Well, we have those already… local puts the variable into local memory, shared puts it into shared memory. Specifying nothing puts it into register, if there is still space.

I just tried local and my program failed to compile. Is this a new features in the 1.1 sdk?

You’re right, I was using arrays in some places. CUDA also seems to put unions into local memory, eg:

union {

    uint uval;

    float fval;

};

Andrew

I am also puzzled by this question and someone told me to use local but it doesn’t work.
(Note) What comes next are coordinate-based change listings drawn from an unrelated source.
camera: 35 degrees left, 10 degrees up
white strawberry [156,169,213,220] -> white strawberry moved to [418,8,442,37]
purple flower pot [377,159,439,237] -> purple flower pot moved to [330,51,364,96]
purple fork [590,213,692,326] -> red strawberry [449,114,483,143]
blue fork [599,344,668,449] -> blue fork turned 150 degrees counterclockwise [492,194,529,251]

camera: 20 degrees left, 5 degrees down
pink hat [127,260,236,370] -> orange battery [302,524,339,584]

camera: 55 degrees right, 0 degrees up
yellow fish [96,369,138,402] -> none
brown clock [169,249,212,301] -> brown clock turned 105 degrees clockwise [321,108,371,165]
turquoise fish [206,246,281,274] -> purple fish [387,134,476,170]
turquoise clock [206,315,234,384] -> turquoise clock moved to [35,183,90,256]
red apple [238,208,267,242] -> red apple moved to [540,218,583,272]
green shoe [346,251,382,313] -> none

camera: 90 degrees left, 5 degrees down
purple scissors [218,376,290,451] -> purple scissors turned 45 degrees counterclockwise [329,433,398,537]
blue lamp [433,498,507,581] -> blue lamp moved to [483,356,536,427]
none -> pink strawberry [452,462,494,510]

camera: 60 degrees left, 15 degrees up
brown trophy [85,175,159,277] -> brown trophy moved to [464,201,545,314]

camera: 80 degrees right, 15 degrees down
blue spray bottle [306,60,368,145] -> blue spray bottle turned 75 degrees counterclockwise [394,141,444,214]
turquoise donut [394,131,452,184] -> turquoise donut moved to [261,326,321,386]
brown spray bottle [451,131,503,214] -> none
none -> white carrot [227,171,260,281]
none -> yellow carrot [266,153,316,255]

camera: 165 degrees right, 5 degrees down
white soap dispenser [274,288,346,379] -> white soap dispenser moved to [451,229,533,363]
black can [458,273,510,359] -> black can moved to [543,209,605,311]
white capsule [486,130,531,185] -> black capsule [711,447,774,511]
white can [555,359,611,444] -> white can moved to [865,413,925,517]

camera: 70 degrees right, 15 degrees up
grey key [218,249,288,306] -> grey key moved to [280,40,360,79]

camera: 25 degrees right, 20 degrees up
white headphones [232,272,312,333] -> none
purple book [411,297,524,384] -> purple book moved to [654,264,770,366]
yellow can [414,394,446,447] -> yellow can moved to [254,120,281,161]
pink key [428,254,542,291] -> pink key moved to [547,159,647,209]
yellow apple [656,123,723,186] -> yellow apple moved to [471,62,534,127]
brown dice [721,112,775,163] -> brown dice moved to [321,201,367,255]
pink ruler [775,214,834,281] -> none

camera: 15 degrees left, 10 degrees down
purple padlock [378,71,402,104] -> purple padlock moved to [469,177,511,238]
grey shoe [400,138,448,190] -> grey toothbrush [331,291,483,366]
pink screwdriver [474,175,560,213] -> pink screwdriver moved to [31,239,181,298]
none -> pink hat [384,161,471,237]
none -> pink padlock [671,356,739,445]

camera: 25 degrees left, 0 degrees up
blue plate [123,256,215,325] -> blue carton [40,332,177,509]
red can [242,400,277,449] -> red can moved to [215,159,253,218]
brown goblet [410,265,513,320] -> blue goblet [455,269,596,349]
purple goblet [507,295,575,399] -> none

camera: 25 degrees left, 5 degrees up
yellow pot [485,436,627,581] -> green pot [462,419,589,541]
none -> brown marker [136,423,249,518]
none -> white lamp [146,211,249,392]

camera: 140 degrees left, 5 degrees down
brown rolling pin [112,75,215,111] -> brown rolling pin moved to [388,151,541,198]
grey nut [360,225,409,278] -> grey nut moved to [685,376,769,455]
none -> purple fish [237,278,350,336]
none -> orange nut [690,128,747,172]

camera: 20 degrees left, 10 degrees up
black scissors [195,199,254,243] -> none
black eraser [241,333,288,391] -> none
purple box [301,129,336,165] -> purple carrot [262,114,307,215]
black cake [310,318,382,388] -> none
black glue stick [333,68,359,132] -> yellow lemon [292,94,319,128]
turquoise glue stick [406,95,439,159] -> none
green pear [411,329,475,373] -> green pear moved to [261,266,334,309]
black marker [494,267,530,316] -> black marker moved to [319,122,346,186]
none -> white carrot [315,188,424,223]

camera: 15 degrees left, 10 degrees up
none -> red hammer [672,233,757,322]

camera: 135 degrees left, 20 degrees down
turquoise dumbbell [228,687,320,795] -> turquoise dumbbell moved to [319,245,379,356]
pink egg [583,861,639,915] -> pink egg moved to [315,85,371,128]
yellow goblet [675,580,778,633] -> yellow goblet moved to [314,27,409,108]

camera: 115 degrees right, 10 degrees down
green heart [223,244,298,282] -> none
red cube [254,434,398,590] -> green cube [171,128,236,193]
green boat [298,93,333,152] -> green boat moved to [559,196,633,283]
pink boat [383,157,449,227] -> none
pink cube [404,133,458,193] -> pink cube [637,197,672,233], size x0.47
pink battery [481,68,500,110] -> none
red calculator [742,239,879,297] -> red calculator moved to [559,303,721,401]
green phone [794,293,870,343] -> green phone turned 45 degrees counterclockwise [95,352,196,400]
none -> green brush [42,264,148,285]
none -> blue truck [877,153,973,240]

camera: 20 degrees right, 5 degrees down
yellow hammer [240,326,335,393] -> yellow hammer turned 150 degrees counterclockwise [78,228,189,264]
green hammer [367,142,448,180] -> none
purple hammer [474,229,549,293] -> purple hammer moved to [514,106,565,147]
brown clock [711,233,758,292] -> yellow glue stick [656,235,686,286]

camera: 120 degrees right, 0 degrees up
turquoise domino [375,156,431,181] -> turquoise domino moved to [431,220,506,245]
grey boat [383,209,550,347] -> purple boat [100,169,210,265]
So after a long time of experiement I find maybe this is the way we should do:

You can define variables with device in the kernel file ( suppose kernel.cu) but outside the kernel function for device cannot be used in kernel functions.

For example

kernel.cu

__device__ float num1[100];  //array num1 with __device__ is put in device memory

__global__ void kernel()

{

   float  num2[100];    //array num2 is put in shared memory when you don't use  

                                   //anything to define it

   __shared__ num3[100];  // array num3 is put in shared memory

   

   for(int i=0;i<100;i++) num1[i]=0;  //you can operate num1 in kernel function

}

So you can find it not diffcult and you can also operate the device variables in the wapper .cu file But one thing you should remember , you must make sure the variables you define in kernel function with shared or with nothing , should not be out of memory . The limitation is 0x4000 bytes or 8192 elements (float, int, short or something like that). When the register is overflowed, the compiler will automatically put the redundant part into device memory which is hard for you to control.

As far as the compiler I cann’t find exactly how to use the parameters to command nvcc where it should put variables in. The programming guide has refferred to this but it doesn’t make it clear.

The local qualifier was removed in CUDA 1.0.